# CPU Fan NOT WOrking



## stonecaper (Nov 3, 2011)

Yesterday night suddenly my pc went off.astonished,i turned it again and again my pc went off after a few minuites.I Shut it down and then today morning again i turned it on and again it went off abruptly after an hour.after turning it on forthe third time i noticed that the cpu temp is 113 degs. i looked inside the cabinet and the saw the cpu fan is not running now my questions are - 
1.Pc is Still tuening on fine so my cpu is okay right?
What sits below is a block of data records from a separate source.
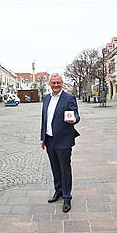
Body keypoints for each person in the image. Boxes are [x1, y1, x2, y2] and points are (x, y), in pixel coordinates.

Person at [40, 74, 80, 213]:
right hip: (50, 140)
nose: (56, 85)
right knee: (55, 168)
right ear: (49, 84)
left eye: (58, 83)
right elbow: (44, 119)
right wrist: (42, 138)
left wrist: (73, 119)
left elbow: (76, 115)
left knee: (65, 169)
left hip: (63, 140)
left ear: (62, 83)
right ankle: (58, 191)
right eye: (53, 83)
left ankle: (67, 196)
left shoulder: (69, 98)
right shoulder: (46, 98)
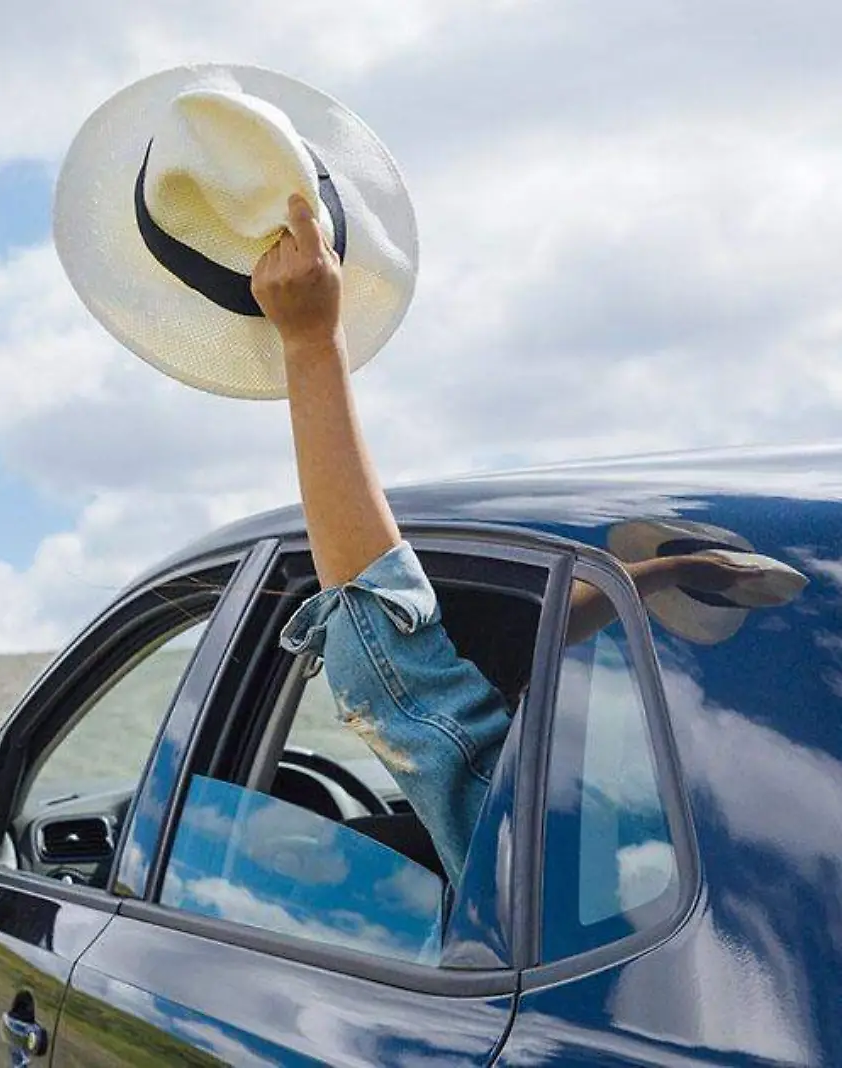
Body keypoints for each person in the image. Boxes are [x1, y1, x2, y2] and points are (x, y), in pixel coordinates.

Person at [250, 193, 763, 887]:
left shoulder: (529, 841)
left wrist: (311, 346)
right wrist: (660, 574)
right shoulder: (725, 828)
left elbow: (386, 653)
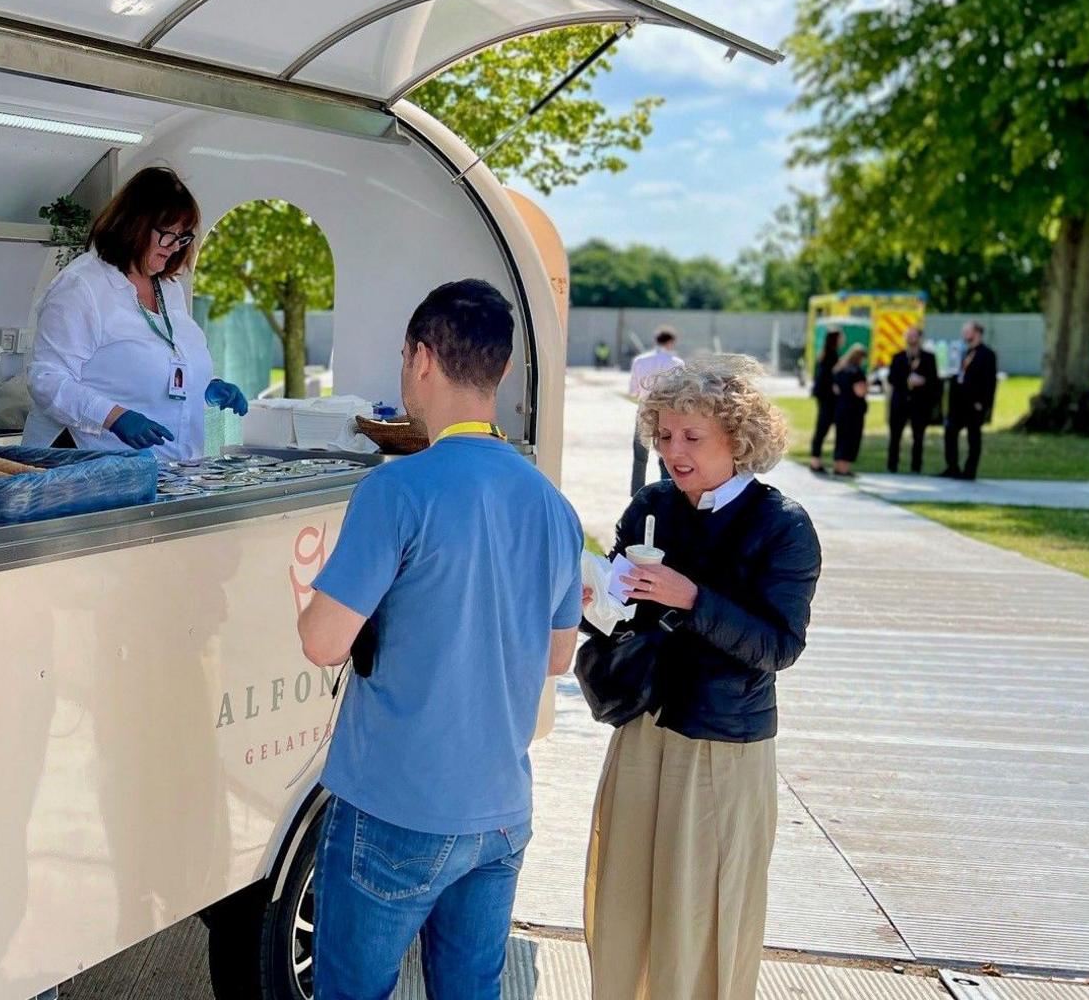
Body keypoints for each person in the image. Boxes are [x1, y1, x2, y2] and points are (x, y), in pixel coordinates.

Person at [296, 279, 583, 1000]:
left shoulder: (398, 491)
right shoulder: (552, 504)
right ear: (504, 371)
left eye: (403, 357)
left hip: (397, 808)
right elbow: (557, 658)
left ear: (422, 360)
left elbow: (324, 642)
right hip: (500, 813)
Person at [585, 354, 821, 1000]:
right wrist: (597, 601)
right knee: (623, 915)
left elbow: (779, 645)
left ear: (738, 438)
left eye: (691, 437)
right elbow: (619, 618)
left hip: (724, 747)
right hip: (642, 733)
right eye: (662, 435)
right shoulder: (652, 506)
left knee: (699, 927)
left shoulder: (784, 527)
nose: (672, 451)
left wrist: (693, 599)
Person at [24, 167, 246, 459]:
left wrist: (206, 387)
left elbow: (159, 370)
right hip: (90, 467)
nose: (174, 247)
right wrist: (114, 417)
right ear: (135, 224)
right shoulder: (82, 286)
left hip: (169, 471)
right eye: (168, 235)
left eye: (182, 238)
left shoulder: (168, 288)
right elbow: (47, 380)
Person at [628, 327, 685, 492]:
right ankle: (668, 489)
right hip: (666, 412)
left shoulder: (639, 361)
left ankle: (637, 491)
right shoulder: (677, 363)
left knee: (640, 456)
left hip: (645, 409)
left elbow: (633, 391)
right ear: (671, 342)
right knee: (666, 454)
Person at [941, 321, 997, 481]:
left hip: (974, 403)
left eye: (967, 331)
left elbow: (989, 381)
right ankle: (952, 467)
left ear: (977, 333)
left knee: (973, 437)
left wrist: (983, 402)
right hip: (958, 403)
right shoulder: (963, 352)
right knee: (950, 433)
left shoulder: (987, 354)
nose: (964, 334)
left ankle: (970, 471)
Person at [887, 327, 940, 474]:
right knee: (895, 435)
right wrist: (907, 381)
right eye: (908, 336)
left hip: (920, 403)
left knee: (918, 437)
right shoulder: (897, 357)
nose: (911, 338)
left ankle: (916, 466)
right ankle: (892, 465)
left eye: (914, 336)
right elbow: (892, 378)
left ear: (920, 338)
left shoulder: (929, 358)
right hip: (900, 402)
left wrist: (923, 381)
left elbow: (934, 381)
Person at [806, 328, 842, 474]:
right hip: (827, 397)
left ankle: (816, 460)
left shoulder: (827, 354)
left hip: (825, 396)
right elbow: (825, 377)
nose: (843, 339)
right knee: (822, 427)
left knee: (823, 427)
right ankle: (815, 461)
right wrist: (833, 386)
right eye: (841, 337)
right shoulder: (830, 355)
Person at [830, 344, 870, 477]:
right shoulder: (857, 372)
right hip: (854, 411)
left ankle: (837, 466)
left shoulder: (839, 370)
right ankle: (844, 469)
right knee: (851, 439)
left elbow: (835, 389)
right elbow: (860, 391)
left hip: (840, 408)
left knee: (841, 437)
Its a Propus

2.Is The CPU Fan covered under CPU Warranty?

3.If Not Can you Please suggest a CPU Fan/Cooler for cheap? i know Coolermaster Hyper Is The Best but I Cant Afford it right Now

TIA


----------



## mithun_mrg (Nov 3, 2011)

First verify that ur MB cpu fan header/pin is ok the fan in the system fan header & see it spins else post u current config so that we can suggest vaild alternates


----------



## stonecaper (Nov 3, 2011)

which one is the system fan header???


----------



## mithun_mrg (Nov 3, 2011)

the 3 pin header in the MB generally marked as SYS_FAN

or
CHA_FAN


----------



## topgear (Nov 4, 2011)

CPU fan is covered under warranty and a good after market cooler like CM Hyper TX3 will cost 1.2k but try the steps suggested by mithun_mrg first


----------